A study by University of Alabama at Birmingham (UAB) cardiologists shows that the investigational drug nesiritide improved the condition of patients with either moderate or severe acute CHF.

The study, presented at the recent American Heart Association Scientific Sessions in Dallas, showed that nesiritide, a genetically engineered form of the naturally occurring cardiac hormone BNP (b-type natriuretic peptide), alleviates the symptoms of CHF by dilating blood vessels, restoring salt and water balance, and improving heart function. BNP is produced naturally in increased amounts by the ventricles of the heart in response to heart failure.

"Nesiritide improved heart function in acute CHF patients exhibiting a wide range of disease severity," says Robert Bourge, MD, lead author of the study and director of the UAB division of cardiovascular disease. "The new drug may, in many cases, replace the use of intravenous vasodilators, IV diuretics, and especially IV inotropic drugs, which can cause severe and sometimes fatal arrhythmias in up to 5% of patients."

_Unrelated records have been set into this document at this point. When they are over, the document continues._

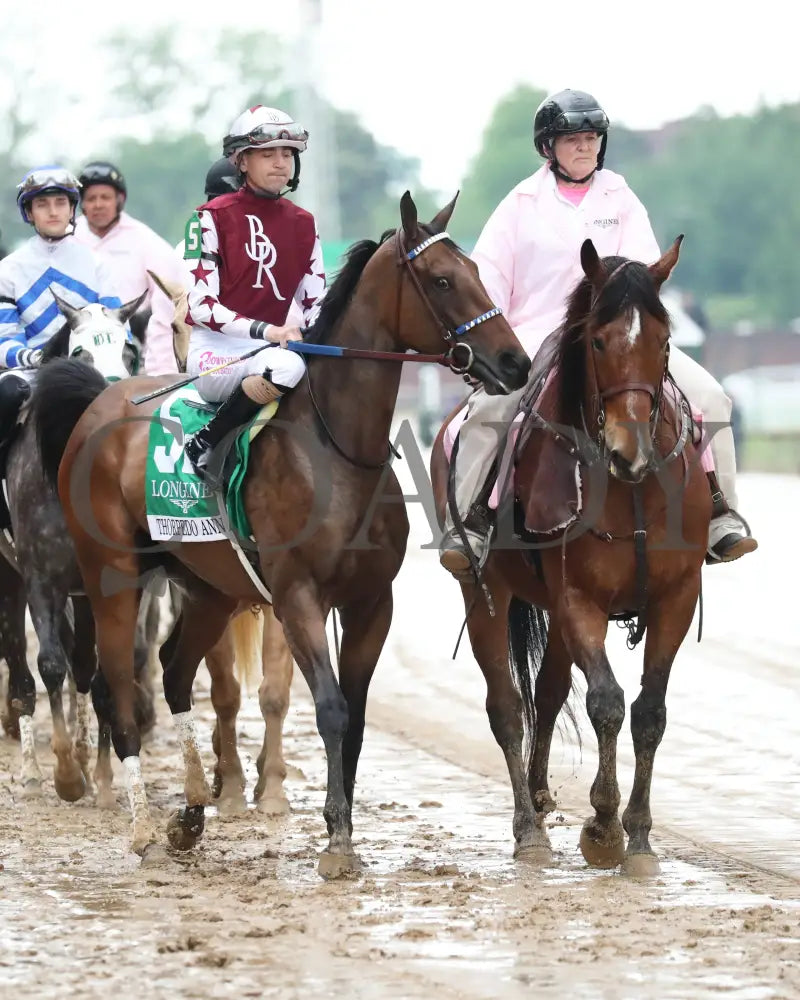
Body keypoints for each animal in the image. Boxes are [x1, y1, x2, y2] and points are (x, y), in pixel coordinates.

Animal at [32, 191, 532, 872]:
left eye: (478, 271)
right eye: (442, 280)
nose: (515, 361)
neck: (336, 451)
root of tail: (97, 405)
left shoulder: (372, 601)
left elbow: (357, 713)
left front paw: (337, 827)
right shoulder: (297, 598)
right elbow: (331, 708)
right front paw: (337, 840)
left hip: (208, 586)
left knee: (174, 670)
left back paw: (191, 814)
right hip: (112, 577)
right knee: (117, 687)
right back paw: (141, 829)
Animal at [432, 236, 712, 876]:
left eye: (663, 339)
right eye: (599, 341)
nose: (631, 449)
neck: (632, 491)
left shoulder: (675, 598)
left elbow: (650, 712)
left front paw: (640, 836)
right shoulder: (579, 599)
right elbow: (607, 702)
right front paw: (604, 826)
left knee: (549, 690)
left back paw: (539, 794)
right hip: (487, 592)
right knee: (508, 707)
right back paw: (528, 829)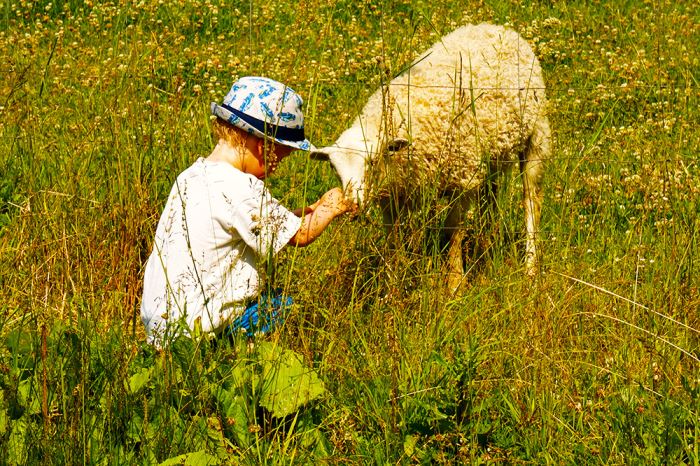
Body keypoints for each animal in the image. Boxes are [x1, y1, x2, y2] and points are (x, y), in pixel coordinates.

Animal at [314, 23, 552, 290]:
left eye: (372, 161)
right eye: (334, 169)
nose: (353, 206)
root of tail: (498, 28)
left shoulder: (462, 180)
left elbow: (453, 234)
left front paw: (455, 284)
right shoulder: (392, 197)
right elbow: (393, 239)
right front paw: (392, 285)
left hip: (537, 138)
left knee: (531, 202)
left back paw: (530, 269)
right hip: (492, 155)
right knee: (490, 197)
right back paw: (488, 243)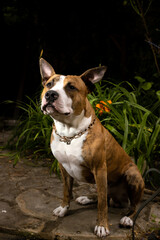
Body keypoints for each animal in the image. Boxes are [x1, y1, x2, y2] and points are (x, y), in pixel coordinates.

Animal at [39, 57, 144, 236]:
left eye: (71, 87)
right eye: (49, 84)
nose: (51, 94)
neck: (69, 132)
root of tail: (120, 200)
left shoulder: (100, 169)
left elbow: (102, 204)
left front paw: (102, 226)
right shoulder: (63, 167)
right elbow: (67, 191)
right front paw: (63, 209)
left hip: (133, 175)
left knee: (131, 204)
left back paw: (128, 218)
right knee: (105, 196)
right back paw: (87, 198)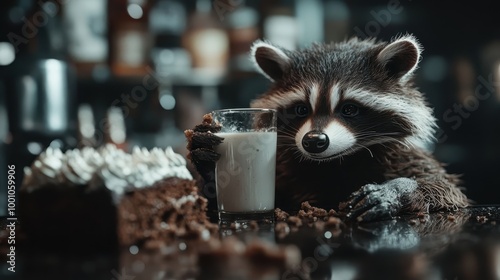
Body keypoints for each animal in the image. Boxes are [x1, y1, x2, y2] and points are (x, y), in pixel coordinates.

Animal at [185, 35, 468, 222]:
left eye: (349, 109)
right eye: (301, 110)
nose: (313, 141)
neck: (336, 162)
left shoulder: (403, 154)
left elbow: (446, 189)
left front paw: (399, 189)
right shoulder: (284, 170)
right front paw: (208, 166)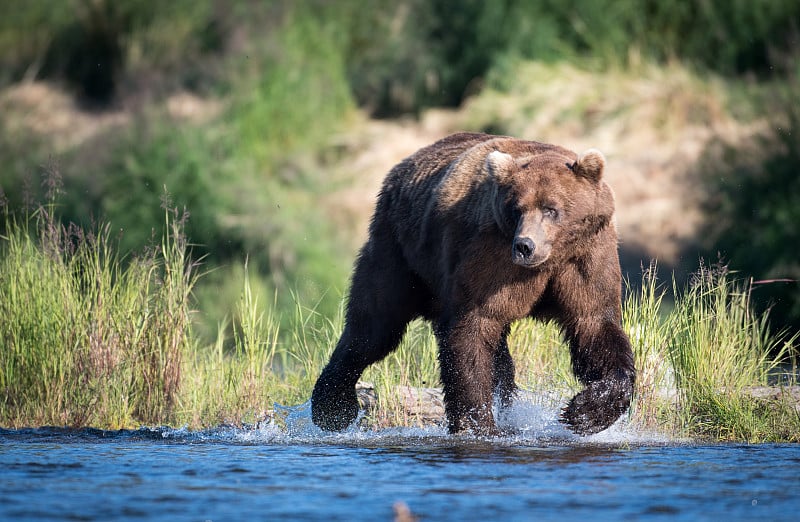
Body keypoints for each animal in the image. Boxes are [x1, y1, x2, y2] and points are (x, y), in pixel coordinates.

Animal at [310, 132, 636, 432]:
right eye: (517, 208)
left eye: (551, 209)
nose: (524, 246)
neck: (551, 260)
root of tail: (402, 166)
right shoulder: (491, 255)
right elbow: (473, 329)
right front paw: (478, 425)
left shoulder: (586, 258)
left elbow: (594, 325)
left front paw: (584, 412)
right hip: (401, 251)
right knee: (374, 325)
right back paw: (333, 408)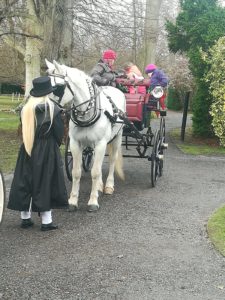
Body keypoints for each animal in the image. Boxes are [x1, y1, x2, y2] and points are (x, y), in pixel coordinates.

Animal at [45, 59, 126, 212]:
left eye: (57, 87)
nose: (44, 109)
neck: (88, 111)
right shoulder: (75, 144)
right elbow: (77, 172)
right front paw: (72, 201)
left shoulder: (100, 144)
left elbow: (95, 172)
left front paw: (93, 201)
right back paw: (99, 185)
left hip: (117, 137)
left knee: (112, 160)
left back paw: (108, 185)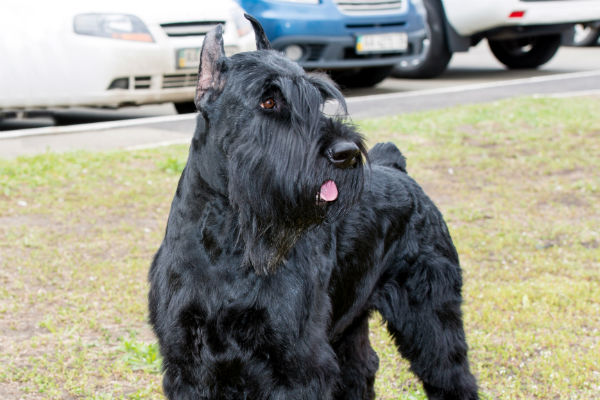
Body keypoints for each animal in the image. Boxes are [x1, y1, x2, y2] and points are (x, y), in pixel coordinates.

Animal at [149, 15, 478, 400]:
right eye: (269, 101)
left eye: (319, 99)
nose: (346, 152)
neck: (229, 239)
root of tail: (398, 169)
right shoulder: (187, 362)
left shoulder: (297, 362)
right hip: (350, 320)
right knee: (363, 366)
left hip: (430, 312)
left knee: (451, 373)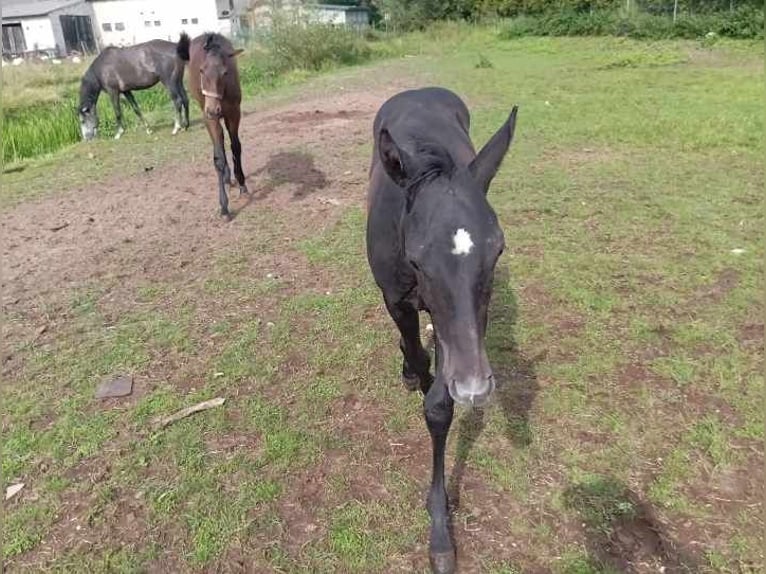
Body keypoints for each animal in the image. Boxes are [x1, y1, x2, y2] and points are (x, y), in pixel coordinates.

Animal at [182, 33, 249, 218]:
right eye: (201, 70)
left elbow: (235, 147)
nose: (213, 109)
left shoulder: (234, 113)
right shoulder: (210, 117)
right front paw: (224, 207)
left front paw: (242, 184)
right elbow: (218, 157)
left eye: (225, 72)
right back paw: (225, 176)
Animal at [368, 88, 520, 572]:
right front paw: (415, 371)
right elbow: (418, 355)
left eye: (498, 250)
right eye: (417, 258)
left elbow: (439, 407)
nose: (476, 387)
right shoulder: (397, 297)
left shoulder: (472, 317)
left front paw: (439, 526)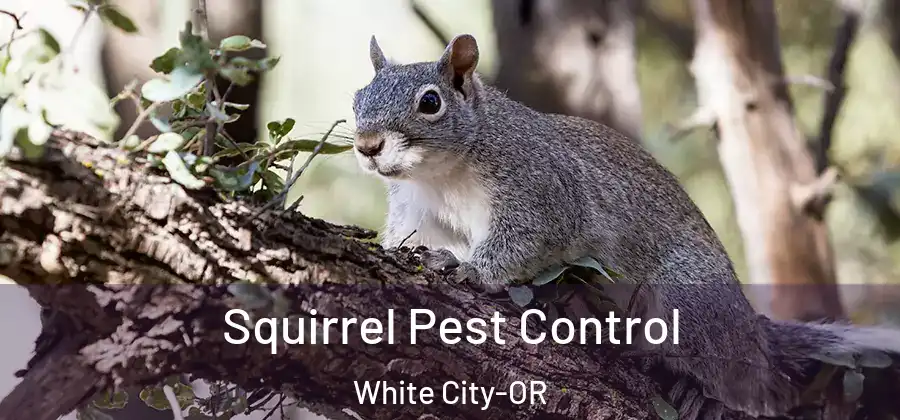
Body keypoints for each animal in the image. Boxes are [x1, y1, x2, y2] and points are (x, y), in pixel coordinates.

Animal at [351, 34, 900, 419]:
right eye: (358, 97)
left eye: (430, 102)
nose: (367, 145)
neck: (442, 173)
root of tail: (750, 330)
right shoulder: (418, 211)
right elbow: (410, 238)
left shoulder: (543, 190)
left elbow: (525, 240)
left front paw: (469, 269)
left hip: (689, 302)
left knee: (751, 385)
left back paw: (705, 393)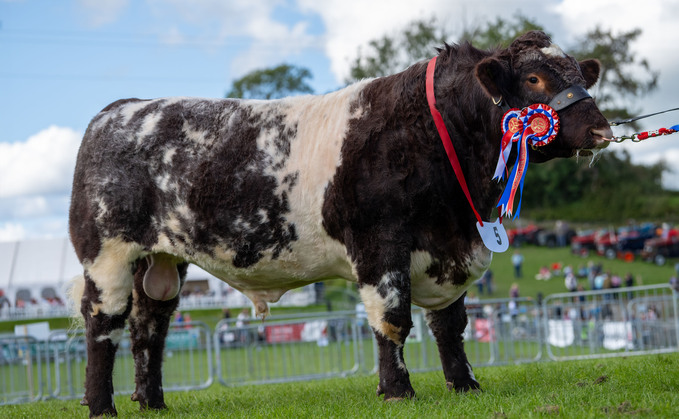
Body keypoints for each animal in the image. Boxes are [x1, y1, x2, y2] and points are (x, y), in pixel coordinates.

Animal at [71, 31, 612, 418]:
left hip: (162, 258)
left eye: (580, 77)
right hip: (107, 254)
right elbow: (393, 319)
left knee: (149, 327)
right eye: (535, 80)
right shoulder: (380, 243)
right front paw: (397, 391)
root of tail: (118, 111)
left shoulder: (451, 247)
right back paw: (102, 407)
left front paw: (465, 386)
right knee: (103, 324)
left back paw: (152, 402)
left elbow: (450, 325)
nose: (602, 129)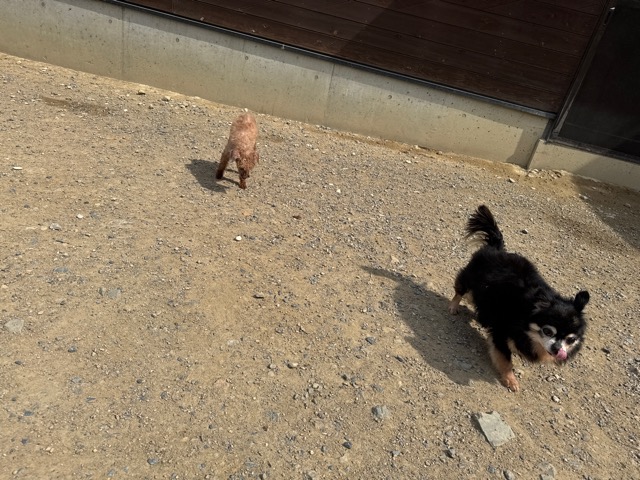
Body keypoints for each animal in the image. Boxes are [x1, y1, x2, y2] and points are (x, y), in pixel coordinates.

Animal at [448, 205, 589, 391]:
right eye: (547, 331)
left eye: (571, 339)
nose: (557, 348)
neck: (525, 316)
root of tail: (497, 248)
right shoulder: (501, 333)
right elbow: (506, 360)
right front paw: (511, 380)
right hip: (468, 280)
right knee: (460, 291)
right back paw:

In the study, 127 hospitalized patients, average age 59 and suffering from acute CHF, were given one of two dosing levels of nesiritide. For six hours, diuretic and vasoactive therapies were withheld while nesiritide was administered. During this time, investigators monitored changes in three key parameters used to assess CHF severity: pulmonary capillary wedge pressure (PCWP), cardiac index, and blood pressure. Results showed a dose-related improvement in both PCWP and cardiac index, while blood pressure decreased minimally among all groups.

In another study led by researchers at Beth Israel Deaconess Medical Center in Boston, nesiritide demonstrated clinical advantages over dobutamine, currently a prime choice in CHF treatment.